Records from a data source
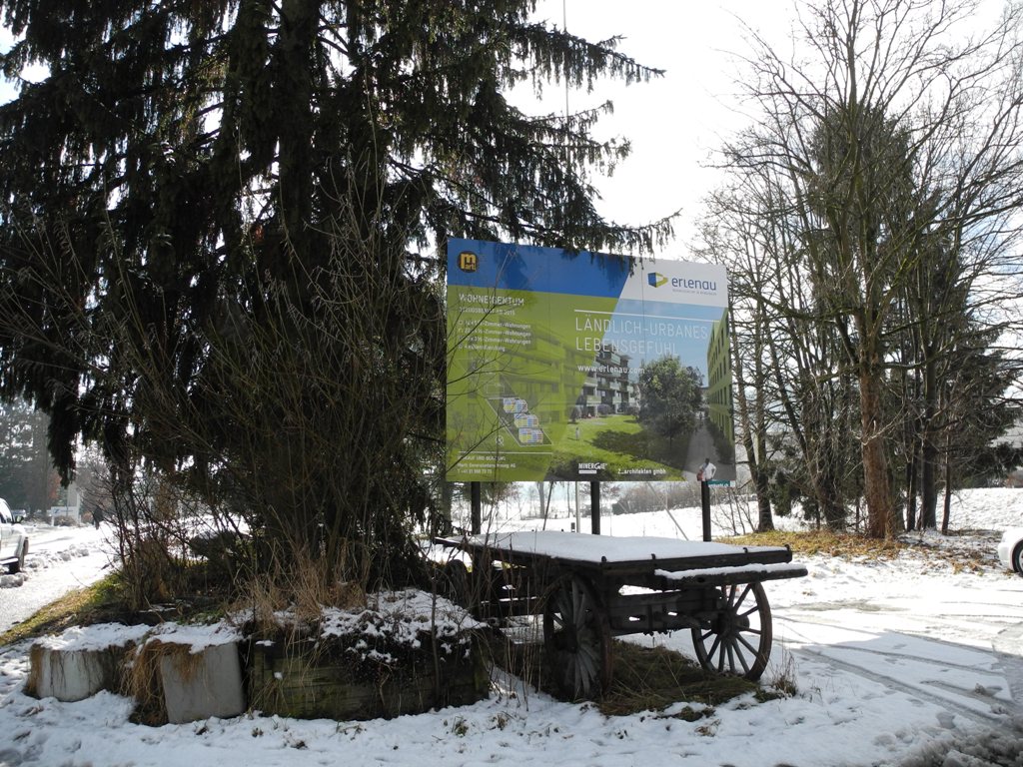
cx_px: 512
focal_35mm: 28
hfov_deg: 63.4
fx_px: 827
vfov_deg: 49.7
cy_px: 384
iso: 100
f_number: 2.8
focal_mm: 6
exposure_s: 1/1000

**Activity:** The data above are to be repeated word for word, with any pictures left out.

**Problem solution:**
cx_px: 512
focal_35mm: 28
hfov_deg: 63.4
fx_px: 827
vfov_deg: 49.7
cy_px: 384
iso: 100
f_number: 2.8
focal_mm: 6
exposure_s: 1/1000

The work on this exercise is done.